### Supplied text
=== Begin Enclosure ===

The Girl They Used to Call ‘Bitch’
One night after dark, my phone rings from an unknown caller. We are eating dinner around the family table, just me and the kids; my husband is working. New in the area and seeing it’s a local number, I take the call. An angry voice, a woman’s voice, is accusing my kids of meddling with her mailbox. It’s on speaker, and the kids hear the rancor. I look them each in the eye, eyebrows raised with apprehension. It just doesn’t seem like them, and they return my look, bewildered.
The one-sided harangue continues for a minute or two, hot and raving, with threats of calling the police. Our minds are turning like a kaleidoscope, jumping to images of what kind of person might belong to this nasal, bitter voice. My youngest daughter tiptoes to the door and locks it. Then as abruptly as it started, the caller hangs up with a click that speaks more than its volume, like a cymbal crash during the finale of a discordant Schoenberg piece.
Our family has recently relocated from upstate New York to Idaho County, North Idaho, an area, we gather, is not known for its refined pretenses or intellectual sophistication. It’s canyon land, in the foothills of the Rocky Mountains, inhabited by independent, freedom-loving nonconformists. Everyone lives armed. I am not eager to misstep here; I do not wish to stir a viper’s nest. Quickly, I call a recent acquaintance from down the same road to ask for advice.
“Oh,” the neighbor tells me, “Probably be a good idea to wait till daylight tomorrow. You know people call her ‘Shooter Barb’.”
“That’s interesting,” I say, noncommittal.
“She shot her second husband and ran the third one off the road on the canyon side.” The narrow gravel road we live on, nicknamed ‘Shit Your Pants Road’ has some stretches that drop off a sheer 2,000 feet, where the roaring river below appears like a thin silver ribbon. No guard rails.
The next morning, I maneuver my truck down her steep driveway, a scant quarter mile from my house, and stop in front of a rickety porch. The paint is peeling, and the corrugated tin roof is bowed. I have a pie in hand, and my eleven-year-old daughter along to see if we can reach an armistice-- without the arms.
The porch creaks with each step; my knees knock just slightly; my daughter stands just behind me trying to make out what’s behind the dark windows. I knock on the frame of the twisted screen door after finding no sign of a doorbell. A face appears, framed with short, chopped white hair. Her eyes are sharp, her mouth set tight. She looks at me deeply, as one who is quick to pass judgment on someone. Maybe a survival tactic? I wonder.
She wrenches the door open and reaches for the pie I offer. I try to make conversation and apologize for my kids’ supposed shenanigans at her mailbox. She nods, but doesn’t take her words back. I try to prolong the conversation, curious about this new neighbor of ours.

=== End Enclosure ===

### Task prompt
In the essay, what do people call the woman who phoned to complain about her mailbox? This material has nothing to do with the essay.

Extracted page text data

=== Begin Enclosure ===

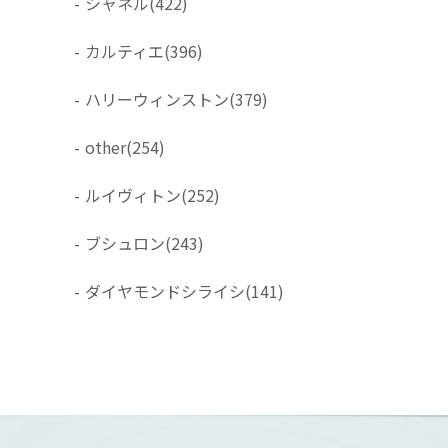
-
シャネル
(422)
-
カルティエ
(396)
-
ハリーウィンストン
(379)
-
other
(254)
-
ルイヴィトン
(252)
-
ブシュロン
(243)
-
ダイヤモンドシライシ
(141)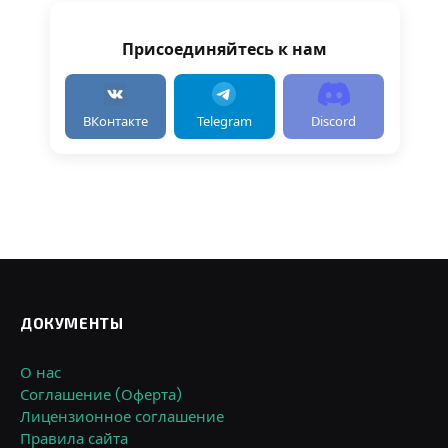
Присоединяйтесь к нам
ВКонтакте
Telegram
Discord
ДОКУМЕНТЫ
О нас
Соглашение (Оферта)
Лицензионное соглашение
Правила сайта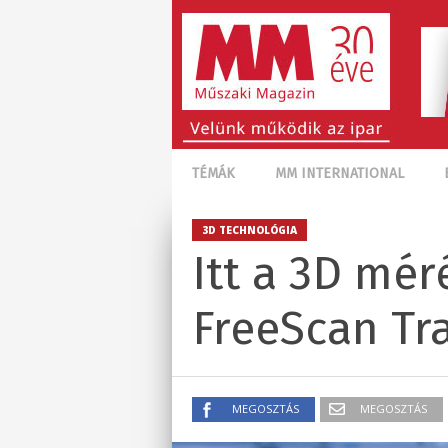
TÉMÁK
MM INTERNATIONAL
3D TECHNOLÓGIA
Itt a 3D mér
FreeScan Tr
MEGOSZTÁS
MEGOSZTÁS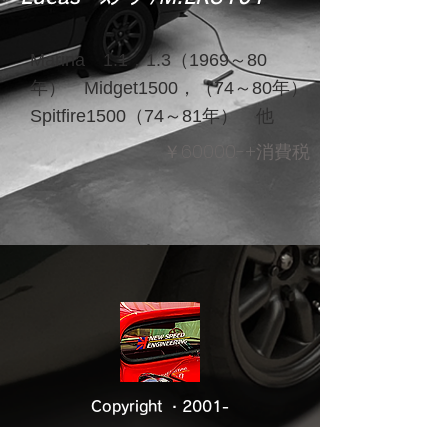
Marina 1.1，1.3（1969～80
年） Midget1500，（74～80年）
Spitfire1500（74～81年） 他
￥60000.-+消費税
Copyright ・2001-
2021
NEW SPEED Co.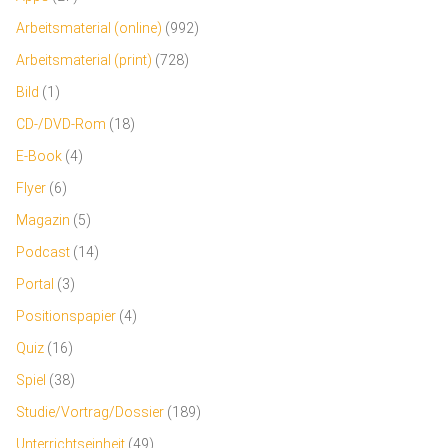
Arbeitsmaterial (online)
(992)
Arbeitsmaterial (print)
(728)
Bild
(1)
CD-/DVD-Rom
(18)
E-Book
(4)
Flyer
(6)
Magazin
(5)
Podcast
(14)
Portal
(3)
Positionspapier
(4)
Quiz
(16)
Spiel
(38)
Studie/Vortrag/Dossier
(189)
Unterrichtseinheit
(49)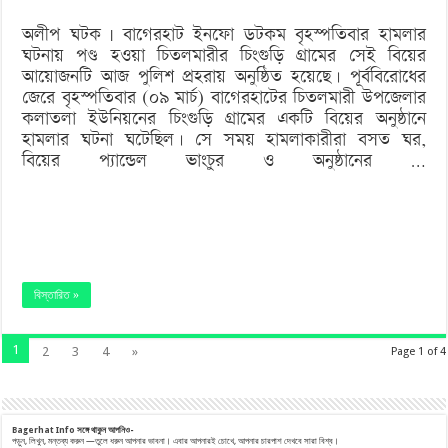
অলীপ ঘটক | বাগেরহাট ইনফো ডটকম বৃহস্পতিবার হামলার
ঘটনায় পণ্ড হওয়া চিতলমারীর চিংগুড়ি গ্রামের সেই বিয়ের
আয়োজনটি আজ পুলিশ প্রহরায় অনুষ্ঠিত হয়েছে। পূর্ববিরোধের
জেরে বৃহস্পতিবার (০৯ মার্চ) বাগেরহাটের চিতলমারী উপজেলার
কলাতলা ইউনিয়নের চিংগুড়ি গ্রামের একটি বিয়ের অনুষ্ঠানে
হামলার ঘটনা ঘটেছিল। সে সময় হামলাকারীরা বসত ঘর,
বিয়ের প্যান্ডেল ভাংচুর ও অনুষ্ঠানের …
বিস্তারিত »
1
2
3
4
»
Page 1 of 4
Bagerhat Info
সঙ্গে
থাকুন
আপনিও-
পড়ুন, লিখুন, মন্তব্য করুন —তুলে ধরুন আপনার ভাবনা। এবার আপনারই চোখে, আপনার চারপাশ দেখবে সারা বিশ্ব।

=== End Enclosure ===

### Finished exercise
"Shooter Barb"